I scrambled around the last few days trying to find a queen producer that actually had queens for sale. I found a few places online that are still producing and selling queens but it seems that shipping them is pretty risky. Who knows how much they'd get thrown around or squashed in transit or how hot or cold they would get! Not to mention, shipping isn't cheap.........and I'm cheap. I talked to a guy I work with and he suggested talking to the same person I bought my initial packaged bees from. Duh! So, I called Kline's and they didn't have any queens but they did refer me to someone that might. I called that guy and he was sold out BUT he did have some queen cells AND he lived right in between where I live and where I work!

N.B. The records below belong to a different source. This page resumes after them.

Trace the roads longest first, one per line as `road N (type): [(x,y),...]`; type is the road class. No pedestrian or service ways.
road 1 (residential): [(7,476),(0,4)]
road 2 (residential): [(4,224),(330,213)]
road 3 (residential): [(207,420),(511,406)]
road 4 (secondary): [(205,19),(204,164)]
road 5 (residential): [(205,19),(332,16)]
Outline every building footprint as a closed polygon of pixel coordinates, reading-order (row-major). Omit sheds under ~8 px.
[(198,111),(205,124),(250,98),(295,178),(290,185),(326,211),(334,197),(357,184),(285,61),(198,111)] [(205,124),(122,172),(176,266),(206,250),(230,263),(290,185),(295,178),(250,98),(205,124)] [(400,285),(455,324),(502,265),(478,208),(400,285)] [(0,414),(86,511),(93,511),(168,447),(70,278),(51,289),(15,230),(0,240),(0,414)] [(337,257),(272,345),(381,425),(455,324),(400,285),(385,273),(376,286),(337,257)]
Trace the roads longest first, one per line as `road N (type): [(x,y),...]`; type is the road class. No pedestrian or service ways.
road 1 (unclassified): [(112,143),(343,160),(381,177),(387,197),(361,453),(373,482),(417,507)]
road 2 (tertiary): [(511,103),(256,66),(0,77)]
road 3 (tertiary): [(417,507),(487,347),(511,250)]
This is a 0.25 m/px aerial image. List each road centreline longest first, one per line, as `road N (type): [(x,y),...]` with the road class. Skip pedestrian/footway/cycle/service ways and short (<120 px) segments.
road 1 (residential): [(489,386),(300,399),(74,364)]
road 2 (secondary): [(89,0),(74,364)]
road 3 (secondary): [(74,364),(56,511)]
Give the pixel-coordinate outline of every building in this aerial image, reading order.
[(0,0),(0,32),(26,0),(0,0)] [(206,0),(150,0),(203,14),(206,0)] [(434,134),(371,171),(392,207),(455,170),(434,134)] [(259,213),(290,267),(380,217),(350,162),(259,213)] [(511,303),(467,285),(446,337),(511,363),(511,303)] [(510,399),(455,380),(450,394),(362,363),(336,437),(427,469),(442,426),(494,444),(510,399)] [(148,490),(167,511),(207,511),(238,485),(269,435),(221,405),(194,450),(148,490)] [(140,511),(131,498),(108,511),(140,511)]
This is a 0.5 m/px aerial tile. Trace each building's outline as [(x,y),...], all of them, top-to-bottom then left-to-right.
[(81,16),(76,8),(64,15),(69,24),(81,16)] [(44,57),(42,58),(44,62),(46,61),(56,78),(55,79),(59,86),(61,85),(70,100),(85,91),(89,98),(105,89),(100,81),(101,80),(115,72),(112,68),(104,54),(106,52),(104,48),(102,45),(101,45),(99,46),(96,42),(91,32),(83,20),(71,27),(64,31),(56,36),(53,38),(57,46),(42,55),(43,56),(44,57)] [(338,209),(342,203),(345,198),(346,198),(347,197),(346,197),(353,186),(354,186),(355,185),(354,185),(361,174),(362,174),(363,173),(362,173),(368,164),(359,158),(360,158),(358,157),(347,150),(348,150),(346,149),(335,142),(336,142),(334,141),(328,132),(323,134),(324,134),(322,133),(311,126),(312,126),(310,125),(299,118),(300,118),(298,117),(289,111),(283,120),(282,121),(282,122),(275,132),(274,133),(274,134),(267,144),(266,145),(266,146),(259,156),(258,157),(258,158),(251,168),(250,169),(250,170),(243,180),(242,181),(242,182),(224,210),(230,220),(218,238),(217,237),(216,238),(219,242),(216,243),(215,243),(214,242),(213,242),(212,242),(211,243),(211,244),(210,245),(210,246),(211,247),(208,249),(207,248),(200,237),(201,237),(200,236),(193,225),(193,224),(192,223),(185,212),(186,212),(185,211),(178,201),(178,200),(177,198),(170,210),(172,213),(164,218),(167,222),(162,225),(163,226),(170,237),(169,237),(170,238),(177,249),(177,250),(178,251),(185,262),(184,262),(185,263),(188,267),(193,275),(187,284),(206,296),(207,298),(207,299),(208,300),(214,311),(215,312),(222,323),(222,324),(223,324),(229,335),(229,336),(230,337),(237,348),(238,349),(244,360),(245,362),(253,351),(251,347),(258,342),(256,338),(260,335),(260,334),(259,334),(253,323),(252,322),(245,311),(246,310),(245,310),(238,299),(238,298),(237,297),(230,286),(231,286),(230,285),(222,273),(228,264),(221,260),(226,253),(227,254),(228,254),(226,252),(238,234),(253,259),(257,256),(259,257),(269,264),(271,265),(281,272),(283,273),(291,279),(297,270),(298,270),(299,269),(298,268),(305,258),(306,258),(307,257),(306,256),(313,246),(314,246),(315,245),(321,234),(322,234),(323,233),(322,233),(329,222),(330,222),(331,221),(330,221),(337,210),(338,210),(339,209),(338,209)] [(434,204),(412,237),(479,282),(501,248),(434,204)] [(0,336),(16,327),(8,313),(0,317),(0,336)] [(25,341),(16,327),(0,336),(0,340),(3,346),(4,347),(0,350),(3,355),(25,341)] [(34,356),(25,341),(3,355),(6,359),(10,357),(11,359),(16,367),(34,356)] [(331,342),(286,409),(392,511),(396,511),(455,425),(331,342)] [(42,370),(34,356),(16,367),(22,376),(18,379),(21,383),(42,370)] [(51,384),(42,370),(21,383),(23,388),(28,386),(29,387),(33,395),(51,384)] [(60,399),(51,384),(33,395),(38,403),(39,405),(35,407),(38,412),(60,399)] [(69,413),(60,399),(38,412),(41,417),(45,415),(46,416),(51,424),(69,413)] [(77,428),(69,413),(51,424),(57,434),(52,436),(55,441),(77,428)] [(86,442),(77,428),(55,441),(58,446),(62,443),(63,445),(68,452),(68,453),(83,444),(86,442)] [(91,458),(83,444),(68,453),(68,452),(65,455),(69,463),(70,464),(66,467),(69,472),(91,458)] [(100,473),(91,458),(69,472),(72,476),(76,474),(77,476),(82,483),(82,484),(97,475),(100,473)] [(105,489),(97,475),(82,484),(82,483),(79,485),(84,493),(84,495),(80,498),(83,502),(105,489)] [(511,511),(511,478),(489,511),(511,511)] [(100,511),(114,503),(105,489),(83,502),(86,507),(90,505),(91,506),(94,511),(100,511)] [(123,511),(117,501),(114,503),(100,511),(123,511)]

For those of you unaware of the differences and risks involved, basically you can buy a mature queen that is mated and actively laying eggs and you can introduce her into your hive via a cage and over the course of a few days the bees in the hive will accept her as their new queen. Once this happens you can release her from the cage (otherwise the bees would kill her). With a queen cell, it is an unhatched, virgin queen. This means you can just put the cell in the hive and she will hatch out in a few days and smell like all the other newly hatched bees. But she is a virgin and will then have to fly out and mate and then return to the hive.....all without getting eaten by a bird or smacking into a car windshield.
Since I'm kind of in a bind being queenless and I don't want to take the risk of shipping (and extra time waiting for shipment), I decided to go with the queen cells. To mitigate some of the risk, I bought two. My thought was that I would split my queenless hive and put one queen cell in each box. In this way, if only one queen hatches and mates successfully, I could easily re-combine the two hives back into one. Or, I could even move frames of brood from the new queen hive to the queenless one and eventually have them raise a new queen. Worst case scenario is that both queen cells do not produce a mated queen. Best case is that both do.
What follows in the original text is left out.